Some genres of music feature a more ‘shouty’ style of singing – rock, punk rock and metal in particular. But if these aren’t your areas musically, yelling isn’t good. And if you do use this technique as part of your vocal style, you must take care not to damage the voice. An alternative way to produce an emphatic, powerful sound that imitates a kind of yell (but is easy o the ear) is belting. 

#14 Get a balance of chest and head voice. This is the belt technique and to achieve it you need to access the power of the chest voice that we spoke about earlier, but bring in the vibration of the head voice at the same time. Practise scales on an ‘Eh’ or ‘Nae’, and emulate the sound of a precocious child.

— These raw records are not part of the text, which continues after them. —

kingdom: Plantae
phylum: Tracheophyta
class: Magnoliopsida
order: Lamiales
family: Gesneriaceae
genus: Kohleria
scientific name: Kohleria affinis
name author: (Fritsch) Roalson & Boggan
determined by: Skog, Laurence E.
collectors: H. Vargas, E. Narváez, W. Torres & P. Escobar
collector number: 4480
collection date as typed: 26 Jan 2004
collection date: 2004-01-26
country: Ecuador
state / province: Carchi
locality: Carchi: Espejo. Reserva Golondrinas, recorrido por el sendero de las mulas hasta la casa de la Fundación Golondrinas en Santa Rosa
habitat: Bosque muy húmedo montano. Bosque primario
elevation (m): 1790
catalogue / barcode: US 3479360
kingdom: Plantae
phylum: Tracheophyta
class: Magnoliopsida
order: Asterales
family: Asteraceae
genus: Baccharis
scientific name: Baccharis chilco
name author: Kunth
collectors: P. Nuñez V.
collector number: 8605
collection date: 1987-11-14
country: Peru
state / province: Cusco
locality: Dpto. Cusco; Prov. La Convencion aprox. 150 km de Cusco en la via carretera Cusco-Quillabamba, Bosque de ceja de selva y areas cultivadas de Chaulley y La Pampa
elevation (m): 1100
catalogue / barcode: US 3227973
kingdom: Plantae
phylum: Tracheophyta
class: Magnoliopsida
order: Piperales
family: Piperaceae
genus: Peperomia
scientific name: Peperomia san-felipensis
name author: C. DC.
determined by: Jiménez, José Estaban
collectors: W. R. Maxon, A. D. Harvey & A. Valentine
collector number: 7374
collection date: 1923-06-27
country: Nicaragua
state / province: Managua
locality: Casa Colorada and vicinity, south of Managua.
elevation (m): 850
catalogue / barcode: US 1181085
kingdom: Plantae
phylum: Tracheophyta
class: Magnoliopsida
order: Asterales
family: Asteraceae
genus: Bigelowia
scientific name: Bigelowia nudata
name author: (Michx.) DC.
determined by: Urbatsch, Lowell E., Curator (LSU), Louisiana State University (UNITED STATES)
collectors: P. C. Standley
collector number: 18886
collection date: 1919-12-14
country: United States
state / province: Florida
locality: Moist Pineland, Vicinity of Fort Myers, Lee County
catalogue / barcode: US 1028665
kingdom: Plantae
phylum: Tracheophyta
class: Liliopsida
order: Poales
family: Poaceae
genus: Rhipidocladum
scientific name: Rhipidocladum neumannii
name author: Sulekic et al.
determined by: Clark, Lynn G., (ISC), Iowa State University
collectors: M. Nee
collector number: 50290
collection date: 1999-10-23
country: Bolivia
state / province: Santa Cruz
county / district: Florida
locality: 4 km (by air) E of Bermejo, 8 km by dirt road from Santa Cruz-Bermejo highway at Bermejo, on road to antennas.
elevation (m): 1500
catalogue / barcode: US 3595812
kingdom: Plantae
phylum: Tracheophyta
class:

This technique is commonly used for power ballads and musical theatre, so if you sing in either of these categories, this is for you. But otherwise, not everyone needs to learn how to belt. Many pop and indie artists adopt a softer, gentler tone now, But if you do want to sing loud and proud, give it a go. 

If you want to see results as quickly as possible, do breathing exercises and core work every day. This should be the activity you do the most. Next should be some warm-ups and scales/sirens/arpeggios every day or a few times a week (always before you sing any songs). Falsetto and whistle can be riskier so practice these slightly less often and not for too long – once or twice a week.

If you get a sore throat from this, leave it for a week and recheck the way you’re doing it. And of course, if you find it difficult to self motivate, you can always work with a vocal coach. This is often the very best way to train your voice to sing higher notes. 

Related Questions

  • How do you relax your throat to sing high notes?

Learning how it feels to be relaxed is useful for a singer. That way you can recognise the difference between a tense and relaxed muscle state. Yawning, swallowing, emphatic sighs and throat massage will help to ease the tension in this area. 

  • How can I sing high notes without damaging my voice?

If you feel any pain or strain when singing, this is a sign to stop. Similarly, don’t push for higher notes when you have a cold or are sick – this is when your voice is vulnerable to damage. Learn gentle techniques to gradually ease your voice upward. And drink plenty of water. 

  • Why can’t I sing high notes anymore?

There could be a number of reasons for this. It could be a lack of practice – you need to keep your vocals in shape. It could be because of respiratory illness. The ageing process can also alter your range, as can the hormonal changes that take place during pregnancy.